■ TASK PROMPT
Leave the images out, and copy each of the records below exactly.

■ RECORDED DATA
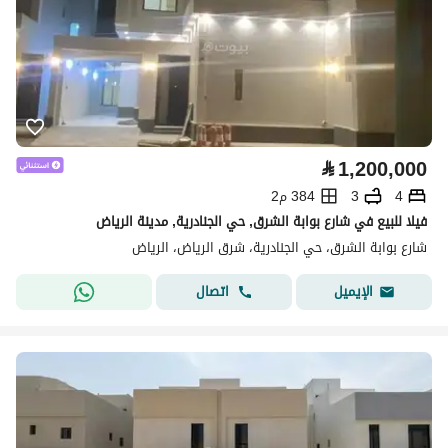
⃁
1,200,000
4
3
384 م2
فيلا للبيع في شارع بوابة الشرق, حي الجنادرية, مدينة الرياض
شارع بوابة الشرق، حي الجنادرية، شرق الرياض، الرياض
اتصال
الإيميل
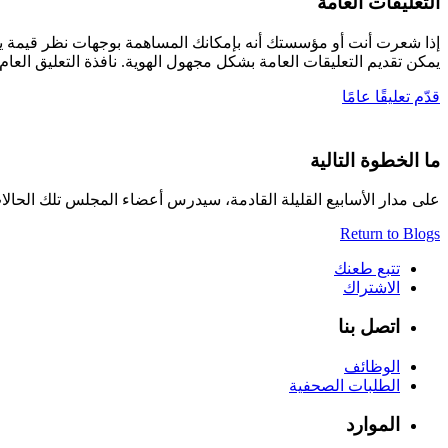
التعليقات العامة
إذا شعرت أنت أو مؤسستك أنه بإمكانك المساهمة بوجهات نظر قيمة يمكن
يمكن تقديم التعليقات العامة بشكل مجهول الهوية. نافذة التعليق العام مفتوحة لمدة 14 يومًا، وتُغلق في الساعة 23:59 بتوقيت المحيط الهادئ (
قدّم تعليقًا عامًا
ما الخطوة التالية
على مدار الأسابيع القليلة القادمة، سيدرس أعضاء المجلس تلك الحا
Return to Blogs
تتبع طعنك
الاشتراك
اتصل بنا
الوظائف
الطلبات الصحفية
الموارد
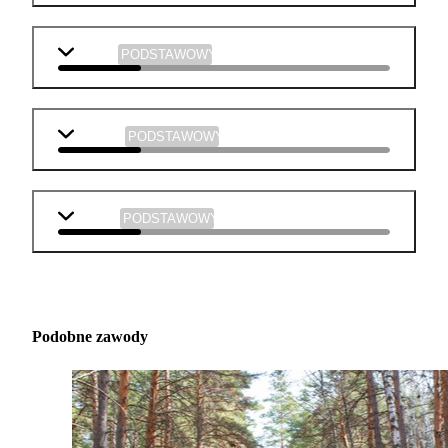
historia
PODSTAWOWY
plastyka
PODSTAWOWY
muzyka
PODSTAWOWY
Podobne zawody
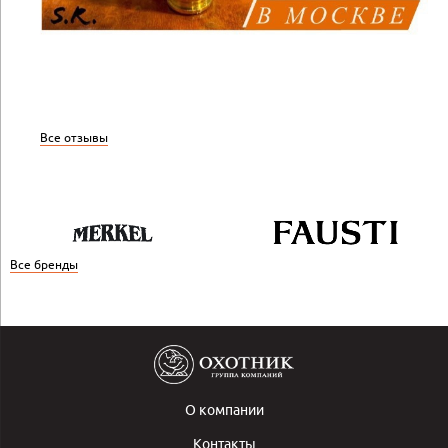
Все отзывы
Все бренды
О компании
Контакты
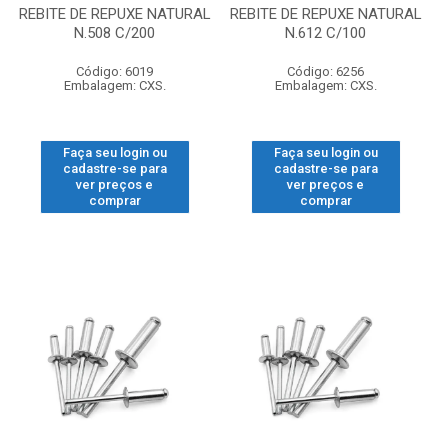
REBITE DE REPUXE NATURAL
REBITE DE REPUXE NATURAL
N.508 C/200
N.612 C/100
Código: 6019
Código: 6256
Embalagem: CXS.
Embalagem: CXS.
Faça seu login ou
Faça seu login ou
cadastre-se para
cadastre-se para
ver preços e
ver preços e
comprar
comprar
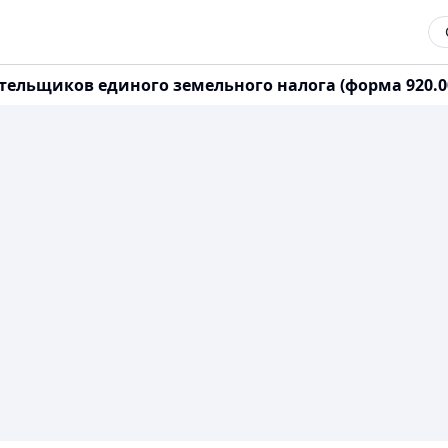
ьщиков единого земельного налога (форма 920.00) за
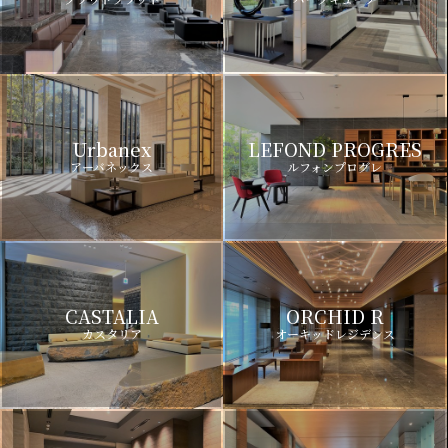
Urbanex
LEFOND PROGRES
アーバネックス
ルフォンプログレ
CASTALIA
ORCHID R
カスタリア
オーキッドレジデンス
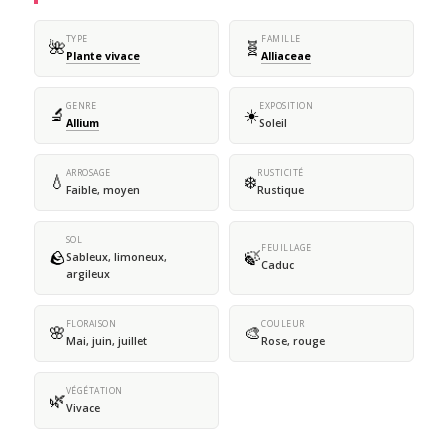
TYPE
FAMILLE
🌺
🧬
Plante vivace
Alliaceae
GENRE
EXPOSITION
🔬
☀️
Allium
Soleil
ARROSAGE
RUSTICITÉ
💧
❄️
Faible, moyen
Rustique
SOL
FEUILLAGE
🪨
🍃
Sableux, limoneux,
Caduc
argileux
FLORAISON
COULEUR
🌸
🎨
Mai, juin, juillet
Rose, rouge
VÉGÉTATION
🌿
Vivace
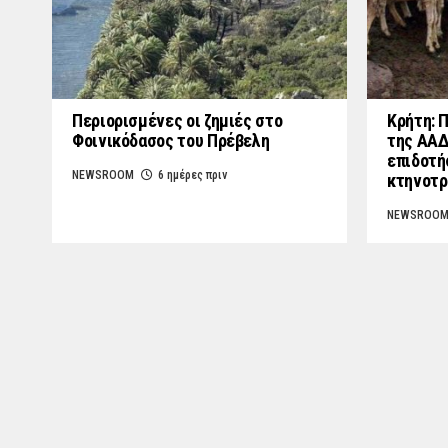
Περιορισμένες οι ζημιές στο
Κρήτη: 
Φοινικόδασος του Πρέβελη
της ΑΑΔ
επιδοτή
NEWSROOM
6 ημέρες πριν
κτηνοτρ
NEWSROO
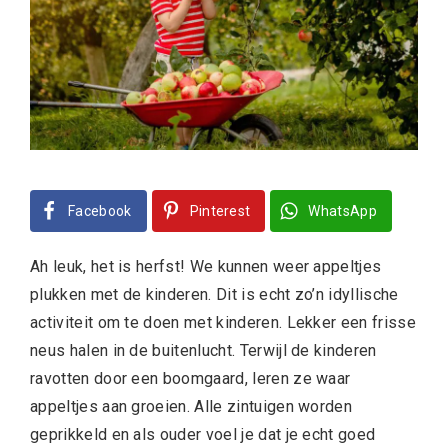
Facebook
Pinterest
WhatsApp
Ah leuk, het is herfst! We kunnen weer appeltjes
plukken met de kinderen. Dit is echt zo’n idyllische
activiteit om te doen met kinderen. Lekker een frisse
neus halen in de buitenlucht. Terwijl de kinderen
ravotten door een boomgaard, leren ze waar
appeltjes aan groeien. Alle zintuigen worden
geprikkeld en als ouder voel je dat je echt goed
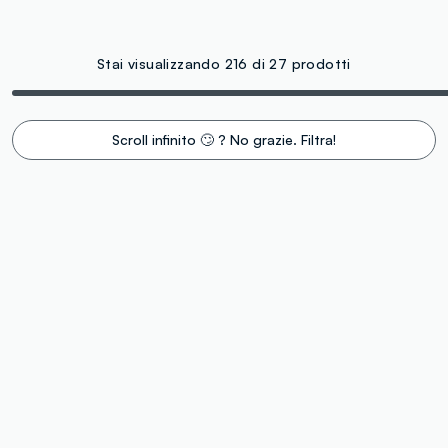
Stai visualizzando 216 di 27 prodotti
Scroll infinito 🙄 ? No grazie. Filtra!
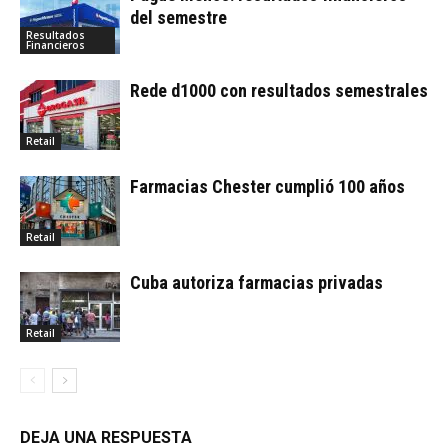
del semestre
Resultados
Financieros
Rede d1000 con resultados semestrales
Retail
Farmacias Chester cumplió 100 años
Retail
Cuba autoriza farmacias privadas
Retail
DEJA UNA RESPUESTA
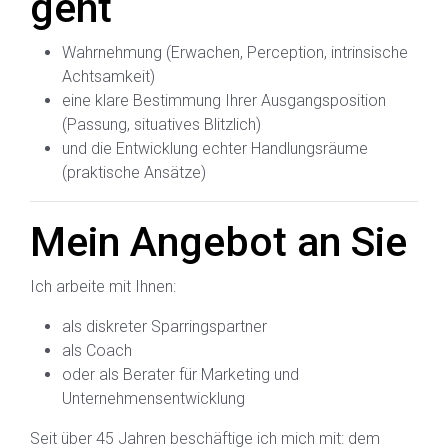
geht
Wahrnehmung (Erwachen, Perception, intrinsische
Achtsamkeit)
eine klare Bestimmung Ihrer Ausgangsposition
(Passung, situatives Blitzlich)
und die Entwicklung echter Handlungsräume
(praktische Ansätze)
Mein Angebot an Sie
Ich arbeite mit Ihnen:
als diskreter Sparringspartner
als Coach
oder als Berater für Marketing und
Unternehmensentwicklung
Seit über 45 Jahren beschäftige ich mich mit: dem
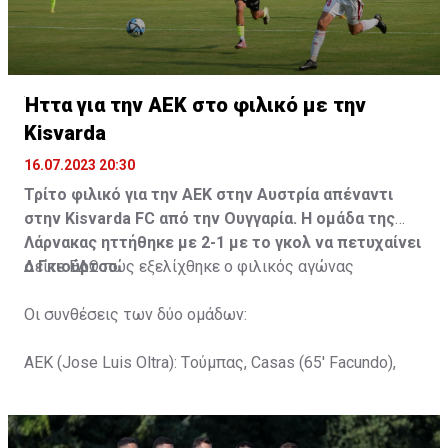
Ήττα για την ΑΕΚ στο φιλικό με την
Kisvarda
16.07.2023 20:30
Τρίτο φιλικό για την ΑΕΚ στην Αυστρία απέναντι
στην Kisvarda FC από την Ουγγαρία. Η ομάδα της
Λάρνακας ηττήθηκε με 2-1 με το γκολ να πετυχαίνει
ο Γκιούρτσο.
Δείτε
ΕΔΩ
πώς εξελίχθηκε ο φιλικός αγώνας
Οι συνθέσεις των δύο ομάδων:
ΑΕΚ (Jose Luis Oltra): Tούμπας, Casas (65' Facundo),
Gustavo (65' Pons), Trickovski (65' Lopes), Gama (65'
Gyurcso), Κaptoum (46' Καψής (65' Mάμας), Roberge (65'
Tomovic), Aνδρέου (65' Angel) , Κωνσταντή (65' Sol),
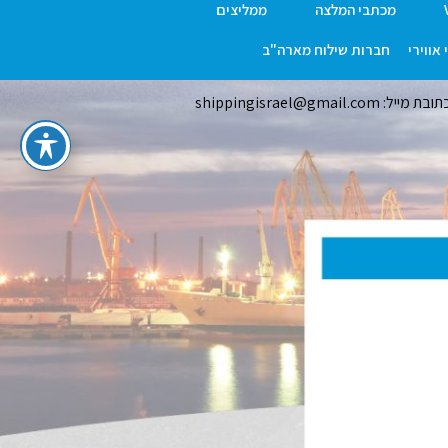
מכתבי המלצה
ממליצים
אווירי
חברות שילוח מארה"ב
ובת מייל: shippingisrael@gmail.com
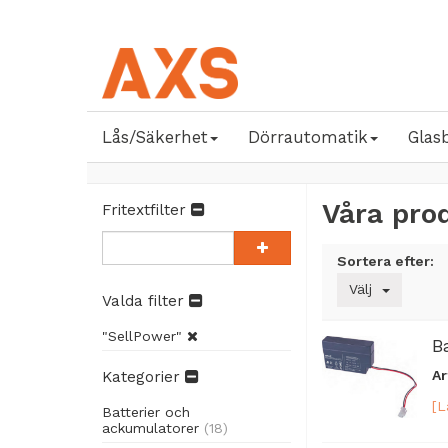
Lås/Säkerhet
Dörrautomatik
Glas
Våra pro
Fritextfilter
Sortera efter:
Välj
Valda filter
"SellPower"
B
Ar
Kategorier
[L
Batterier och
ackumulatorer
(18)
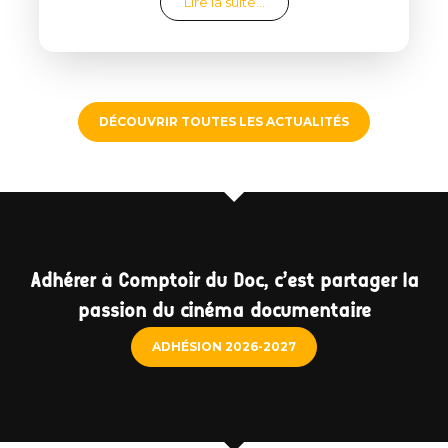
from Clap de fin de saison
Lire la suite…
DÉCOUVRIR TOUTES LES ACTUALITÉS
Adhérer à Comptoir du Doc, c'est partager la
passion du cinéma documentaire
ADHÉSION 2026-2027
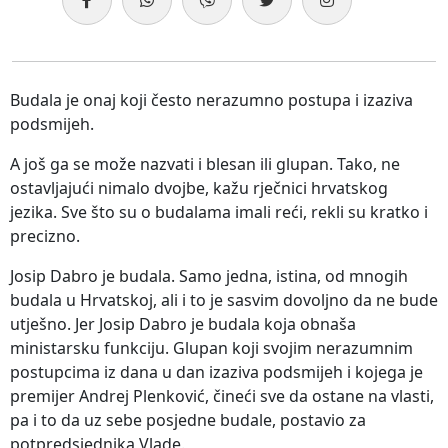
Budala je onaj koji često nerazumno postupa i izaziva
podsmijeh.
A još ga se može nazvati i blesan ili glupan. Tako, ne
ostavljajući nimalo dvojbe, kažu rječnici hrvatskog
jezika. Sve što su o budalama imali reći, rekli su kratko i
precizno.
Josip Dabro je budala. Samo jedna, istina, od mnogih
budala u Hrvatskoj, ali i to je sasvim dovoljno da ne bude
utješno. Jer Josip Dabro je budala koja obnaša
ministarsku funkciju. Glupan koji svojim nerazumnim
postupcima iz dana u dan izaziva podsmijeh i kojega je
premijer Andrej Plenković, čineći sve da ostane na vlasti,
pa i to da uz sebe posjedne budale, postavio za
potpredsjednika Vlade.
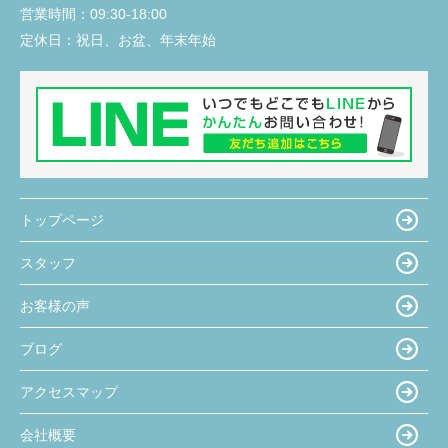
営業時間：
09:30-18:00
定休日：
祝日、お盆、年末年始
トップページ
スタッフ
お客様の声
ブログ
アクセスマップ
会社概要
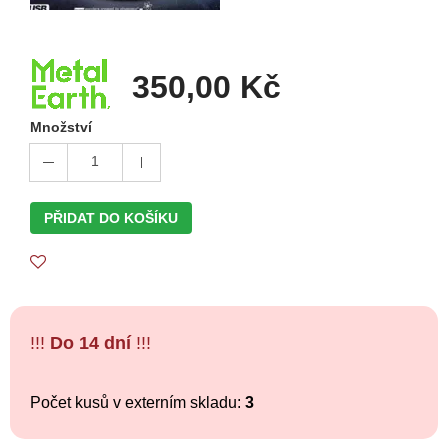
350,00 Kč
Množství
1
PŘIDAT DO KOŠÍKU
!!!
Do 14 dní
!!!
Počet kusů v externím skladu:
3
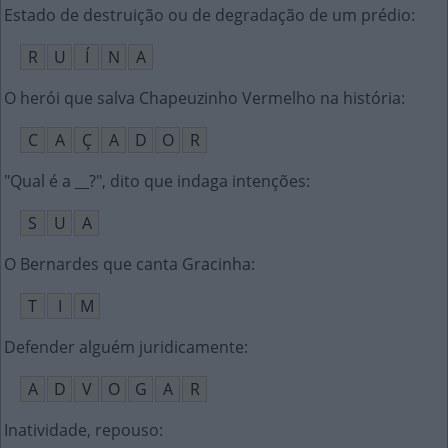
Estado de destruição ou de degradação de um prédio
:
R
U
Í
N
A
O herói que salva Chapeuzinho Vermelho na história
:
C
A
Ç
A
D
O
R
"Qual é a __?", dito que indaga intenções
:
S
U
A
O Bernardes que canta Gracinha
:
T
I
M
Defender alguém juridicamente
:
A
D
V
O
G
A
R
Inatividade, repouso
:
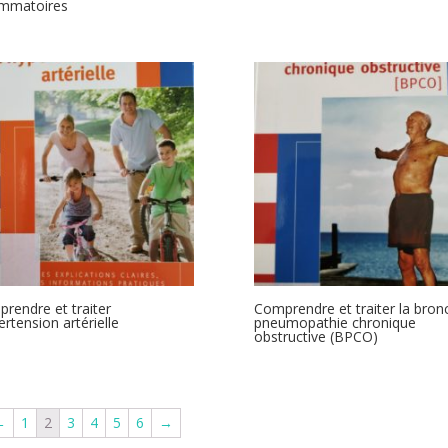
ammatoires
rendre et traiter
Comprendre et traiter la bron
ertension artérielle
pneumopathie chronique
obstructive (BPCO)
←
1
2
3
4
5
6
→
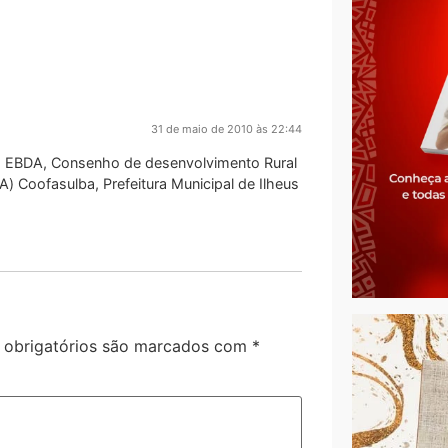
31 de maio de 2010 às 22:44
 EBDA, Consenho de desenvolvimento Rural
) Coofasulba, Prefeitura Municipal de Ilheus
obrigatórios são marcados com
*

■ EXERCISE ANSWER
⃁
1,200,000
4
3
384 م2
فيلا للبيع في شارع بوابة الشرق, حي الجنادرية, مدينة الرياض
شارع بوابة الشرق، حي الجنادرية، شرق الرياض، الرياض
اتصال
الإيميل
التعليقات العامة
إذا شعرت أنت أو مؤسستك أنه بإمكانك المساهمة بوجهات نظر قيمة يمكن
يمكن تقديم التعليقات العامة بشكل مجهول الهوية. نافذة التعليق العام مفتوحة لمدة 14 يومًا، وتُغلق في الساعة 23:59 بتوقيت المحيط الهادئ (
قدّم تعليقًا عامًا
ما الخطوة التالية
على مدار الأسابيع القليلة القادمة، سيدرس أعضاء المجلس تلك الحا
Return to Blogs
تتبع طعنك
الاشتراك
اتصل بنا
الوظائف
الطلبات الصحفية
الموارد
historia
PODSTAWOWY
plastyka
PODSTAWOWY
muzyka
PODSTAWOWY
Podobne zawody
Все отзывы
Все бренды
О компании
Контакты
REBITE DE REPUXE NATURAL
REBITE DE REPUXE NATURAL
N.508 C/200
N.612 C/100
Código: 6019
Código: 6256
Embalagem: CXS.
Embalagem: CXS.
Faça seu login ou
Faça seu login ou
cadastre-se para
cadastre-se para
ver preços e
ver preços e
comprar
comprar
ьщиков единого земельного налога (форма 920.00) за
Urbanex
LEFOND PROGRES
アーバネックス
ルフォンプログレ
CASTALIA
ORCHID R
カスタリア
オーキッドレジデンス
TYPE
FAMILLE
🌺
🧬
Plante vivace
Alliaceae
GENRE
EXPOSITION
🔬
☀️
Allium
Soleil
ARROSAGE
RUSTICITÉ
💧
❄️
Faible, moyen
Rustique
SOL
FEUILLAGE
🪨
🍃
Sableux, limoneux,
Caduc
argileux
FLORAISON
COULEUR
🌸
🎨
Mai, juin, juillet
Rose, rouge
VÉGÉTATION
🌿
Vivace
Περιορισμένες οι ζημιές στο
Κρήτη: 
Φοινικόδασος του Πρέβελη
της ΑΑΔ
επιδοτή
NEWSROOM
6 ημέρες πριν
κτηνοτρ
NEWSROO
Facebook
Pinterest
WhatsApp
Ah leuk, het is herfst! We kunnen weer appeltjes
plukken met de kinderen. Dit is echt zo’n idyllische
activiteit om te doen met kinderen. Lekker een frisse
neus halen in de buitenlucht. Terwijl de kinderen
ravotten door een boomgaard, leren ze waar
appeltjes aan groeien. Alle zintuigen worden
geprikkeld en als ouder voel je dat je echt goed
Stai visualizzando 216 di 27 prodotti
Scroll infinito 🙄 ? No grazie. Filtra!
del semestre
Resultados
Financieros
Rede d1000 con resultados semestrales
Retail
Farmacias Chester cumplió 100 años
Retail
Cuba autoriza farmacias privadas
Retail
DEJA UNA RESPUESTA
geht
Wahrnehmung (Erwachen, Perception, intrinsische
Achtsamkeit)
eine klare Bestimmung Ihrer Ausgangsposition
(Passung, situatives Blitzlich)
und die Entwicklung echter Handlungsräume
(praktische Ansätze)
Mein Angebot an Sie
Ich arbeite mit Ihnen:
als diskreter Sparringspartner
als Coach
oder als Berater für Marketing und
Unternehmensentwicklung
Seit über 45 Jahren beschäftige ich mich mit: dem
Ήττα για την ΑΕΚ στο φιλικό με την
Kisvarda
16.07.2023 20:30
Τρίτο φιλικό για την ΑΕΚ στην Αυστρία απέναντι
στην Kisvarda FC από την Ουγγαρία. Η ομάδα της
Λάρνακας ηττήθηκε με 2-1 με το γκολ να πετυχαίνει
ο Γκιούρτσο.
Δείτε
ΕΔΩ
πώς εξελίχθηκε ο φιλικός αγώνας
Οι συνθέσεις των δύο ομάδων:
ΑΕΚ (Jose Luis Oltra): Tούμπας, Casas (65' Facundo),
Gustavo (65' Pons), Trickovski (65' Lopes), Gama (65'
Gyurcso), Κaptoum (46' Καψής (65' Mάμας), Roberge (65'
Tomovic), Aνδρέου (65' Angel) , Κωνσταντή (65' Sol),
מכתבי המלצה
ממליצים
אווירי
חברות שילוח מארה"ב
ובת מייל: shippingisrael@gmail.com
Lås/Säkerhet
Dörrautomatik
Glas
Våra pro
Fritextfilter
Sortera efter:
Välj
Valda filter
"SellPower"
B
Ar
Kategorier
[L
Batterier och
ackumulatorer
(18)
from Clap de fin de saison
Lire la suite…
DÉCOUVRIR TOUTES LES ACTUALITÉS
Adhérer à Comptoir du Doc, c'est partager la
passion du cinéma documentaire
ADHÉSION 2026-2027
Budala je onaj koji često nerazumno postupa i izaziva
podsmijeh.
A još ga se može nazvati i blesan ili glupan. Tako, ne
ostavljajući nimalo dvojbe, kažu rječnici hrvatskog
jezika. Sve što su o budalama imali reći, rekli su kratko i
precizno.
Josip Dabro je budala. Samo jedna, istina, od mnogih
budala u Hrvatskoj, ali i to je sasvim dovoljno da ne bude
utješno. Jer Josip Dabro je budala koja obnaša
ministarsku funkciju. Glupan koji svojim nerazumnim
postupcima iz dana u dan izaziva podsmijeh i kojega je
premijer Andrej Plenković, čineći sve da ostane na vlasti,
pa i to da uz sebe posjedne budale, postavio za
potpredsjednika Vlade.
営業時間：
09:30-18:00
定休日：
祝日、お盆、年末年始
トップページ
スタッフ
お客様の声
ブログ
アクセスマップ
会社概要
350,00 Kč
Množství
1
PŘIDAT DO KOŠÍKU
!!!
Do 14 dní
!!!
Počet kusů v externím skladu:
3
Estado de destruição ou de degradação de um prédio
:
R
U
Í
N
A
O herói que salva Chapeuzinho Vermelho na história
:
C
A
Ç
A
D
O
R
"Qual é a __?", dito que indaga intenções
:
S
U
A
O Bernardes que canta Gracinha
:
T
I
M
Defender alguém juridicamente
:
A
D
V
O
G
A
R
Inatividade, repouso
:
ammatoires
rendre et traiter
Comprendre et traiter la bron
ertension artérielle
pneumopathie chronique
obstructive (BPCO)
←
1
2
3
4
5
6
→
31 de maio de 2010 às 22:44
 EBDA, Consenho de desenvolvimento Rural
) Coofasulba, Prefeitura Municipal de Ilheus
obrigatórios são marcados com
*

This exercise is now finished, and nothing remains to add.